Women in this country are entitled to the protection of these rights. They have a legitimate claim to walk peacefully on the streets, to enjoy their shopping and their entertainment, to go and come from work, and to enjoy the peace and tranquillity of their homes without the fear, the apprehension and insecurity which constantly diminishes the quality and enjoyment of their lives. . . . 

 

The Courts are under a duty to send a clear message to the accused, to other potential rapists and to the community: We are determined to protect the equality, dignity and freedom of all women, and we shall show no mercy to those who seek to invade those rights.’

 

[44]      The appellant showed no respect for the complainant’s rights nor did he at any stage show the slightest remorse. The appellant denied responsibility of the offence claiming that he and complainant had a romantic relationship. This does not show any contrition but rather indicates that according to the appellant, it is accepted to violate another person when there is a romantic relationship. The appellant was a 58 year old woman, staying alone. She was a vulnerable woman. The appellant took advantage of the complainant’s personal circumstances. Sexual assault is a widespread and serious problem in our society. Sexual assaults are pervasive crimes. The imposition of a lesser sentence than the mandatory minimum sentence will in this instance diminish the horror of rape.

 

[45]      Therefore, the sentence is not vitiated by any irregularity or material misdirection. All the relevant factors and circumstances were considered and duly taken into account by the trial court. Interference with the imposed sentence is not warranted.

 

ORDER

 

[46]      In the result the following order is made:

 

(a)       Condonation for the late noting and prosecuting of the appeal is granted.

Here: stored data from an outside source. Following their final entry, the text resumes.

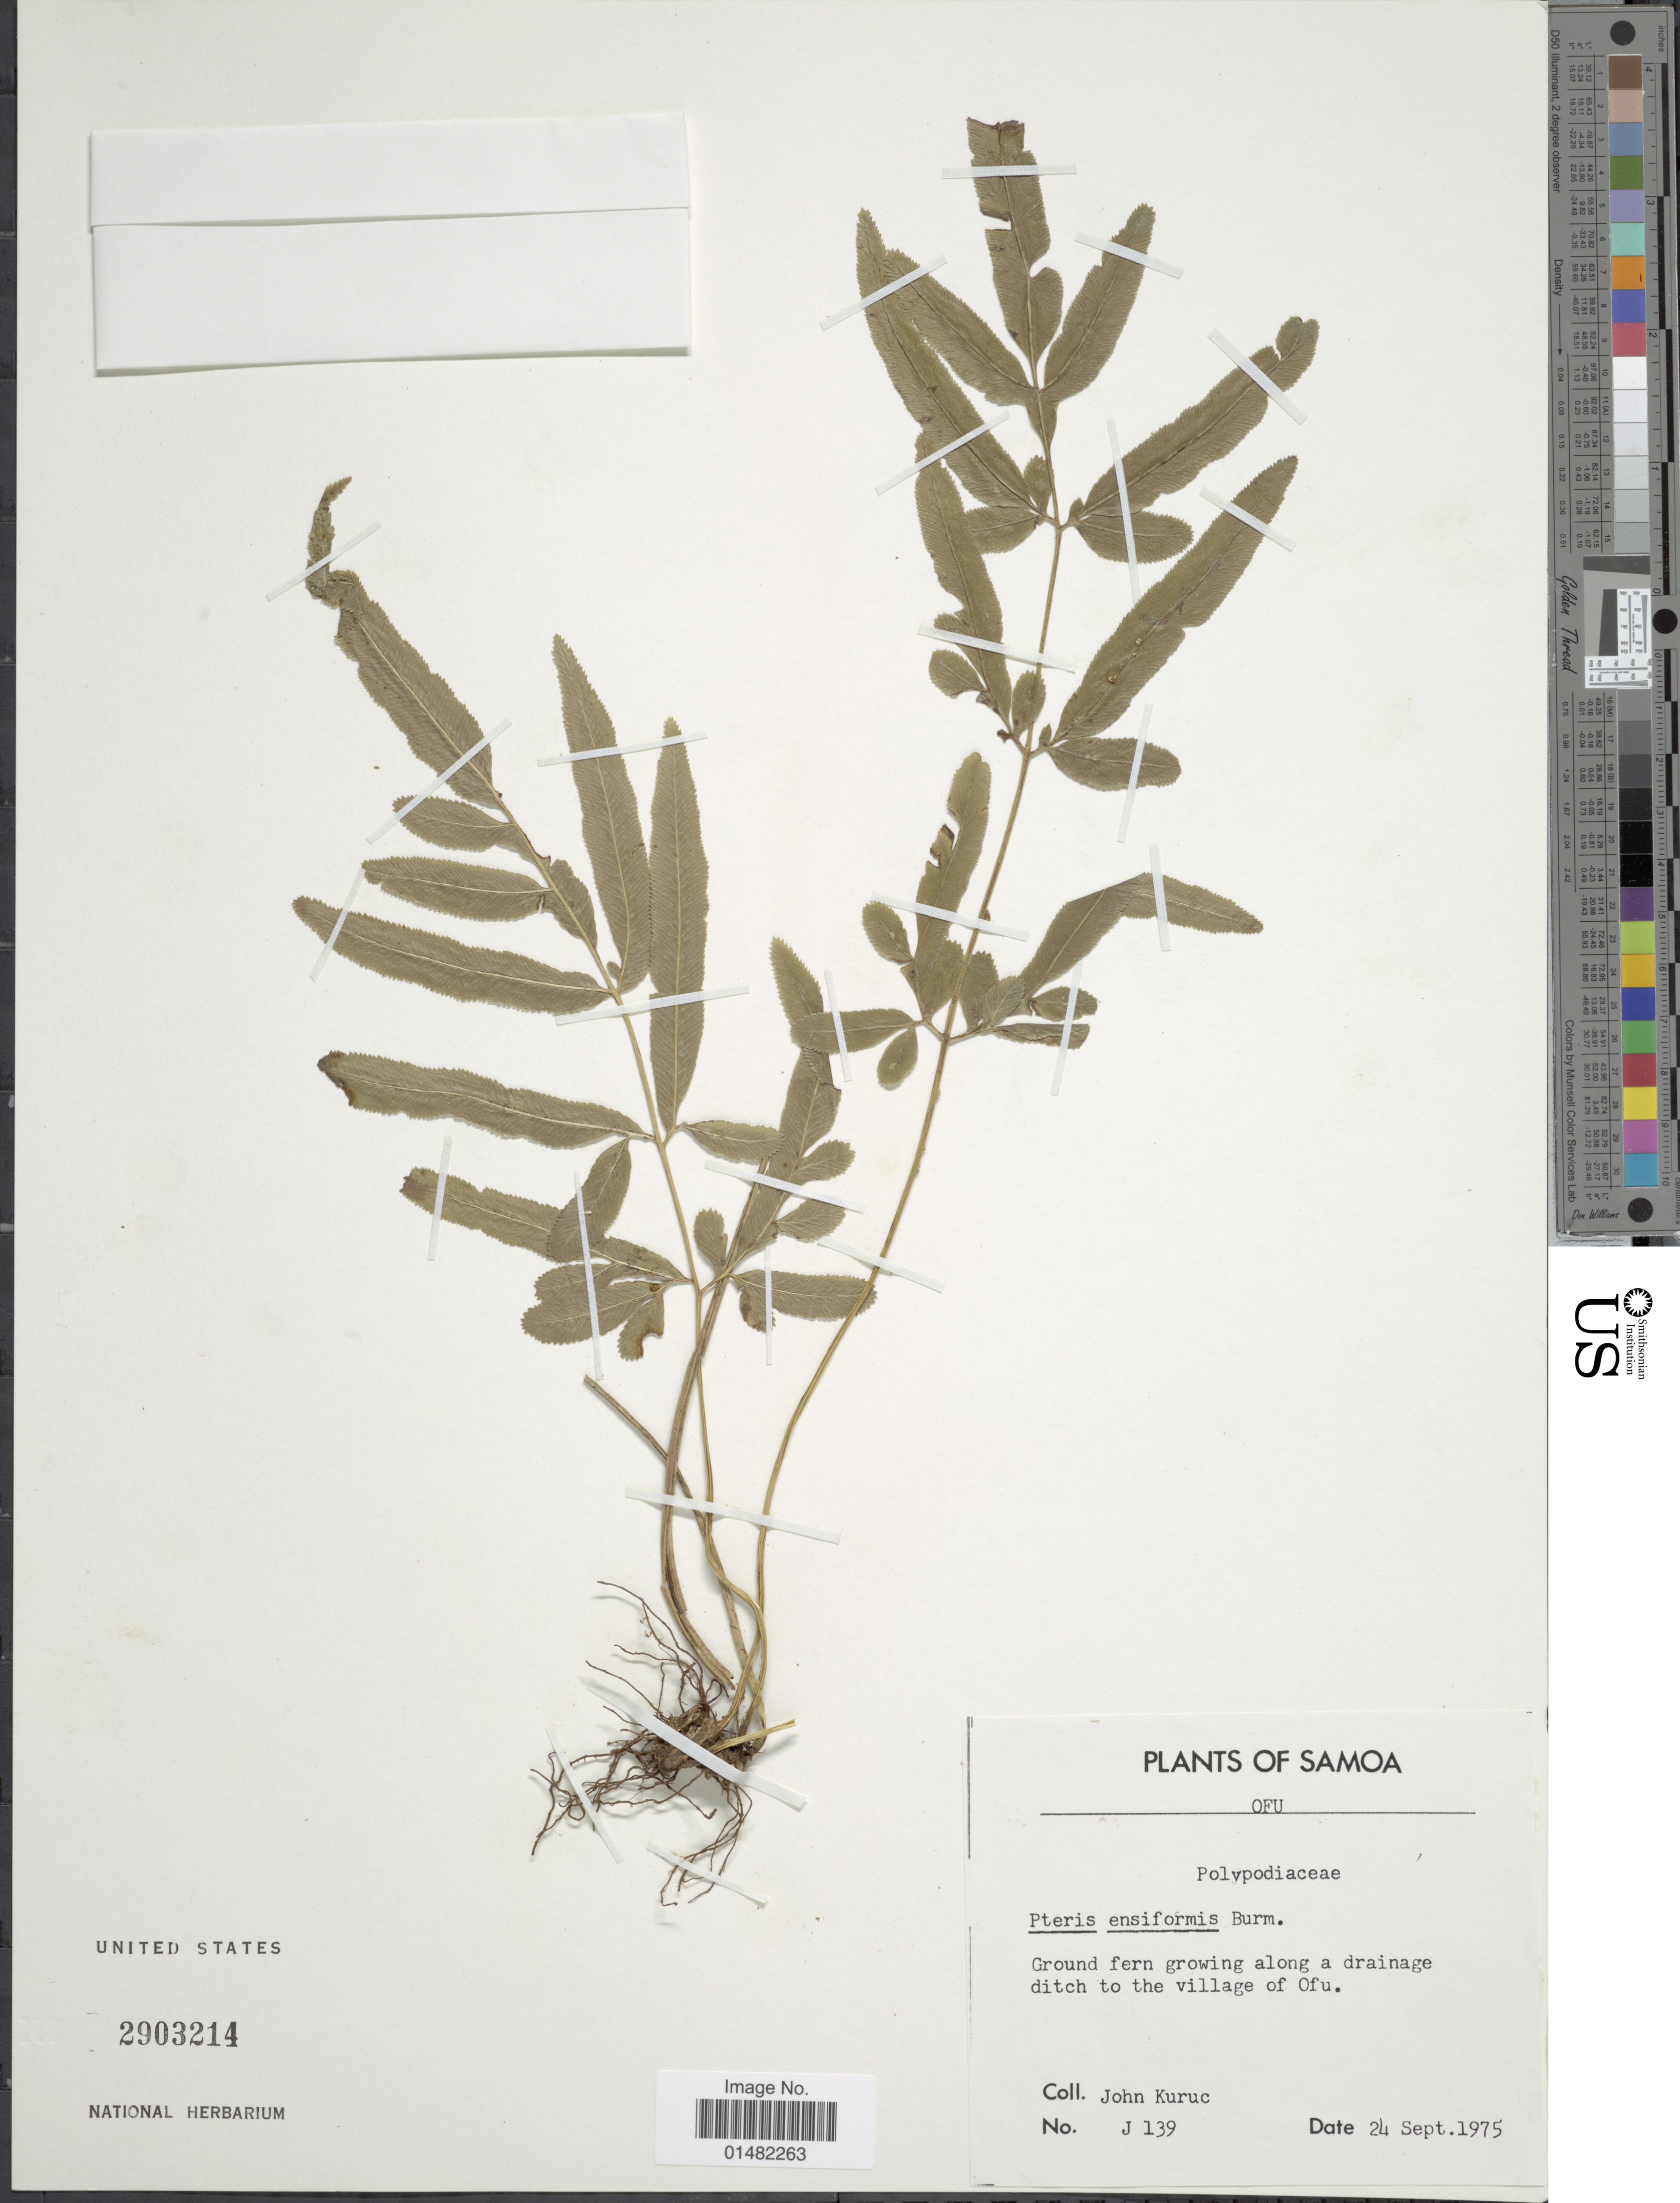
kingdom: Plantae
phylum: Tracheophyta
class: Polypodiopsida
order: Polypodiales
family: Pteridaceae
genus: Pteris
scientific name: Pteris ensiformis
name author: Burm. f.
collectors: J. Kuruc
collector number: J139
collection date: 1975-09-24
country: American Samoa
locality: Ofu, ground fern growing along a drainage ditch to the village of Ofu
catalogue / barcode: US 2903214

(b)       The appeal against convictions and sentence is dismissed

 

 

 

A.M. MTEMBU

ACTING JUDGE OF THE HIGH COURT

NORTH WEST DIVISION, MAHIKENG

 

 

I agree

 

 

R D HENDRICKS

DEPUTY JUDGE PRESIDENT OF THE HIGH COURT

NORTH WEST DIVISION, MAHIKENG

 

APPEARANCES

 

DATE OF HEARING                           :                   03 SEPTEMBER 2021

DATE OF JUDGMENT                        :                   22 OCTOBER 2021

 

COUNSEL FOR THE APPLICANT     :                    MR T G GONYANE

INSTRUCTED BY.                              :                    Legal aid South

africa, mafikeng

local office

 

counsel for the respondent.                :                    adv u mokone

instructed by.                                      :                    office of the

director of public

prOsecutions,

mmabatho


[1] see R v Difford 1937 AD 373, S v Van der Meyden 1999(1) SACR 447 (W) and S v Toubie 2004(1) SACR 530 (W).